Why I won't be teaching math next year.

This post has been a long time coming.  I haven't been happy with the rush of standardized testing and the effect it has on both my ability to prepare students for life after high school as well as the rush for districts to choose boxed-style curriculum, taking away the creativity and undermining the teaching ability of the classroom teacher.

I don't teach to the test.  I don't do a lot of things that teachers of math who know their very jobs rely on how their students' scores on said tests probably should.  I see the frustration in my students' eyes when I don't have enough time or they don't have enough ability to embrace abstract concepts.  I see the frustration with focusing on one test at the end of the year instead of seeing through to the rest of their lives.

So today, I offer my resignation to teaching math.  Next year, I will be teaching students.  There may happen to be math involved, but my students will come first.

Don't you think they deserve it?

Saturday, April 2, 2016

Failure is not a destination...

My nephew is in the 7th grade.  There are less than two months before the end of the school year, and he is failing.  He has been failing all year.  My sister didn't tell me until last week and my heart is broken for him.

I know he's probably not the best behaved student in the class.  He's one of the youngest in his grade and is a very active kid.  He plays just about every sport possible and spends lots of time outside or playing with friends.  He's a good kid, but I'm sure it's hard for him to focus on school because "sit and get" is not his strength.

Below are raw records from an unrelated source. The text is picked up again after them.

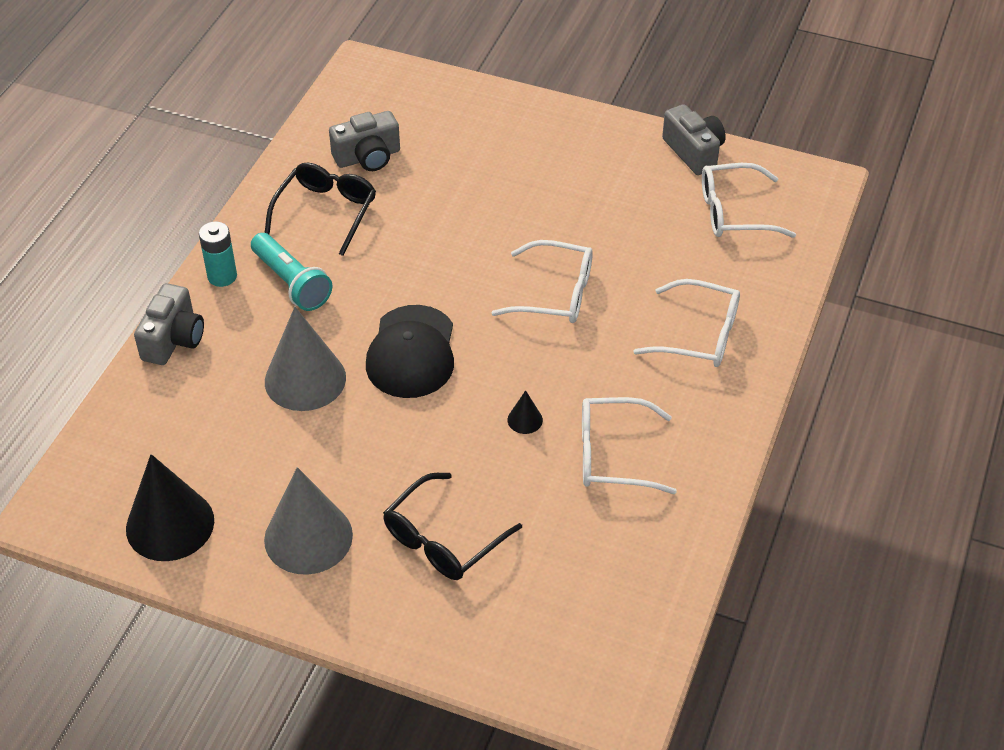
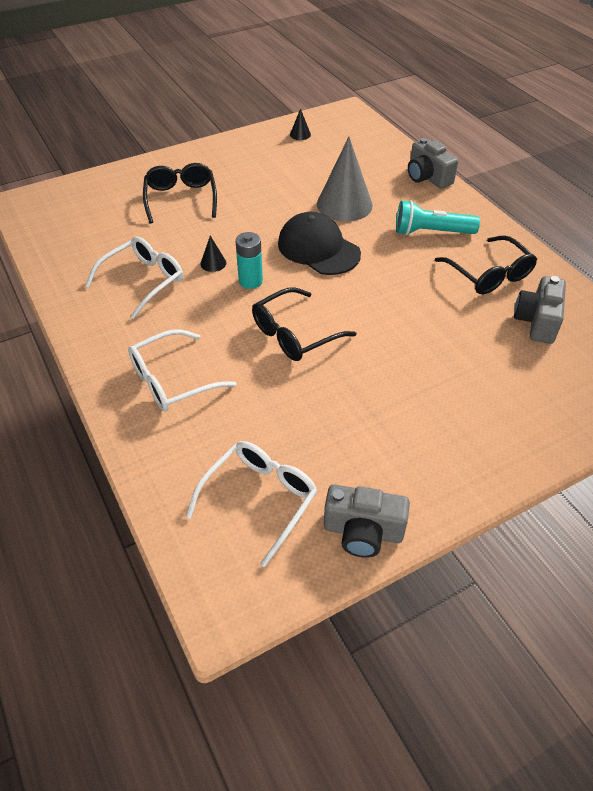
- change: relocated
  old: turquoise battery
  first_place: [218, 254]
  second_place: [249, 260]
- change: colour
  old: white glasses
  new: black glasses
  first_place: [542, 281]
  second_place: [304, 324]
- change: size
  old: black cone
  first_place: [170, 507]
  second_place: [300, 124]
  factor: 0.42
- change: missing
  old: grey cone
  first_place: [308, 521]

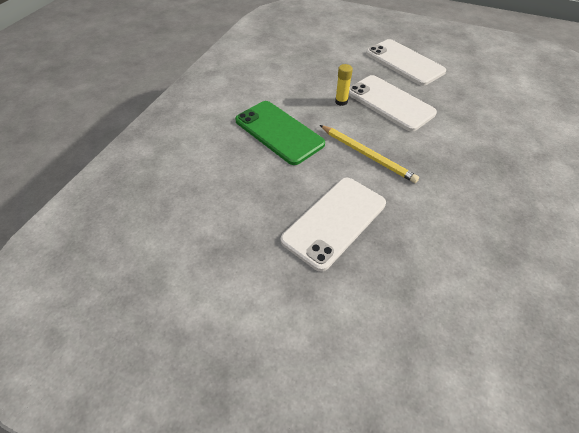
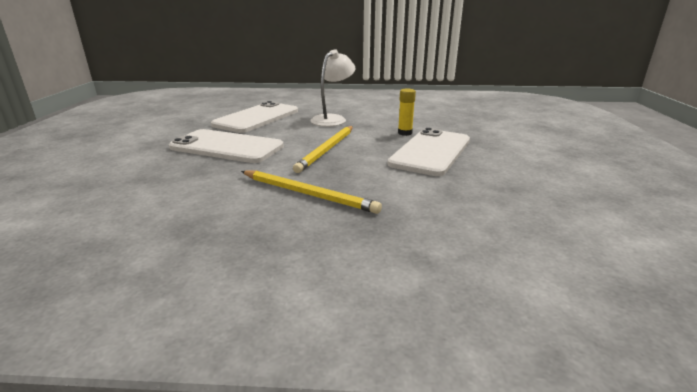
- change: relocated
  old: white phone
  first_place: [406, 62]
  second_place: [254, 117]
- change: exchanged
  old: green phone
  new: white lamp
  first_place: [280, 133]
  second_place: [332, 88]
- change: appeared
  new: yellow pencil
  second_place: [311, 192]

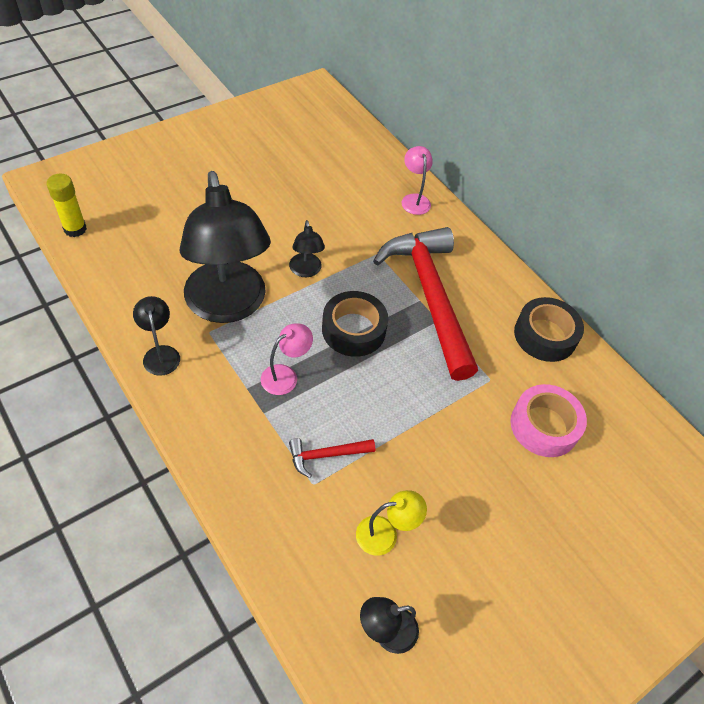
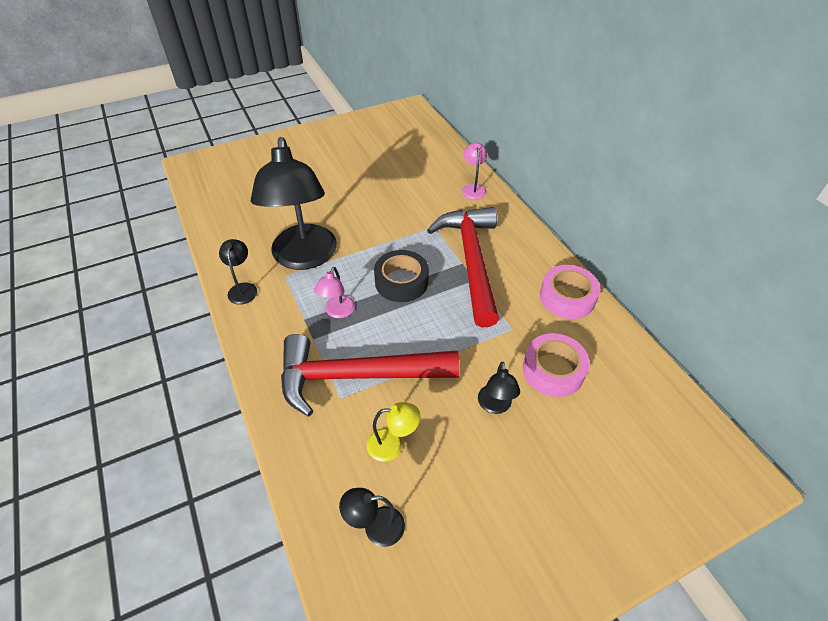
- change: missing
  old: yellow glue stick
  first_place: [67, 205]
- change: relocated
  old: black lamp
  first_place: [307, 248]
  second_place: [499, 388]
- change: colour
  old: black tape
  new: pink tape
  first_place: [549, 329]
  second_place: [570, 292]
- change: spun
  old: pink lamp
  first_place: [287, 359]
  second_place: [334, 292]
  degrees: 135
- change: size
  old: red hammer
  first_place: [332, 458]
  second_place: [370, 375]
  factor: 2.46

He's not very different from many students I know.  When classes aren't interesting, I'm sure he checks out.  Whatever the case may be, he hasn't been learning everything his teachers have been teaching.

If a student fails the homework and fails the test, they haven't learned what I was teaching.  I haven't done my job.  It is still my job to teach them, even if that's in the form of remediation.  I know it sounds like a lot of work, but that's my job.  My responsibility is to teach, not just provide information.

This isn't just because I teach students with IEPs and accommodations, this is because I teach students who are also human beings.

If I could go back to the beginning of the year and make sure my sister knew what to say to or ask of my nephew's teachers, he may not be failing now.  I'd tell her when would be an appropriate time to contact the principal, attend a parent-teacher conference with her to find out more information, offer to observe him in class, or help him after school.  There are a lot of processes I understand because I am a teacher.  It's easy to forget that parents don't understand or know that protocol.  That's why the burden falls on us to communicate with parents.

There are many lessons to be learned from failure.  But for the sake of my nephew and the other kids out there, please make sure failure is just a place along their path, not a destination.